The UK government on Thursday outlined plans for a review designed to find ways to speed up patient access to cost-effective and innovative medicines, medical devices and diagnostics. The Innovative Medicines and MedTech Review will examine how new approaches to development, as well as more collaborative work between companies and regulators, could boost access to innovative products for NHS patients.
The UK government indicated that it takes on average more than 10 years and 1 billion pounds ($1.6 billion) to develop a new drug, although a recent study suggested that the true cost of developing and launching a medicine is nearly $2.6 billion. The UK government indicated that a new approach "could significantly reduce the time it takes to develop new medicines, devices and diagnostics."
In September, the National Institute of Health and Care Excellence called for a review of the procedures for the development of drugs and their entry into the NHS. Commenting on the announcement, NICE chief executive Andrew Dillon remarked "we're delighted to see the government is ambitious about accelerating the development and adoption of new medicines and other health technologies," adding "this review provides the opportunity to think carefully about how together we can work through the NHS to deliver the greatest benefit."

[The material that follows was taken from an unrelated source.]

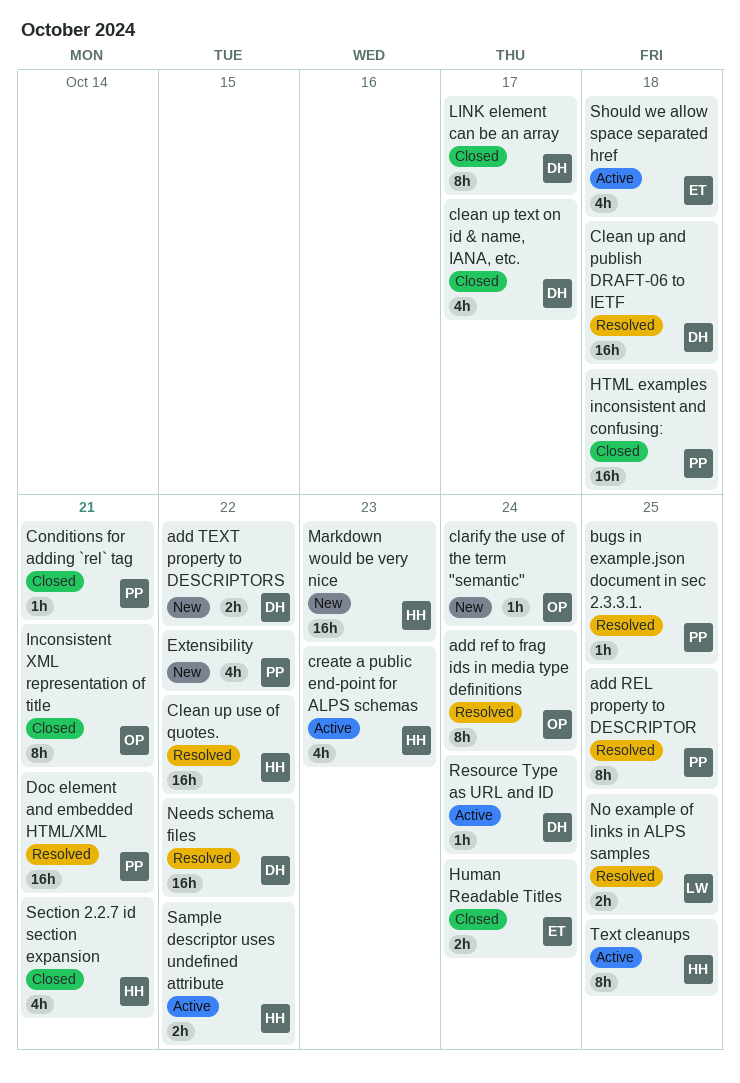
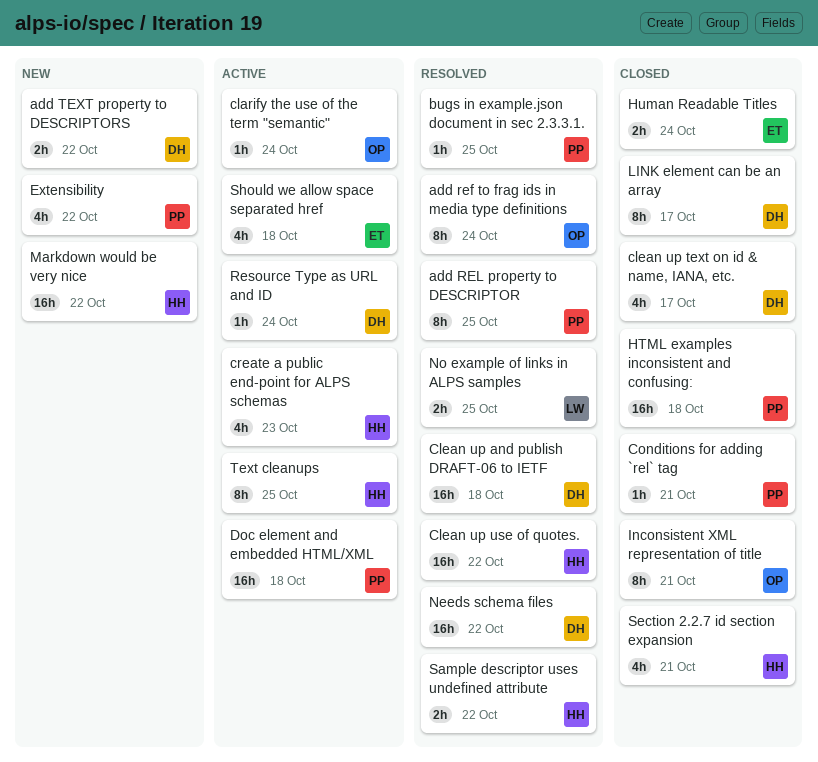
clarify the use of the term "semantic", status: New -> Active
Doc element and embedded HTML/XML, status: Resolved -> Active
Doc element and embedded HTML/XML, due: Oct 21 -> Oct 18
Markdown would be very nice, due: Oct 23 -> Oct 22
Sample descriptor uses undefined attribute, status: Active -> Resolved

Meanwhile, Stephen Whitehead, chief executive of the Association of the British Pharmaceutical Industry, commented "we have long called for such an initiative in response to increasing evidence of the need for a holistic approach to UK life sciences." The executive described the plans as "a big step in the right direction," but called on NICE to adjust the way it assesses new products "and align with the changing regulatory model."
In addition, new investment in the country's life sciences sector was announced, including 42 million pounds ($66 million) from Merck & Co. to create a new licensing hub in London, expanding research at its Hertfordshire headquarters and funding clinical research in oncology and dementia. Merck president of global human health Adam Schechter stated "we firmly believe the opportunities for partnership and collaboration in this area will continue to grow."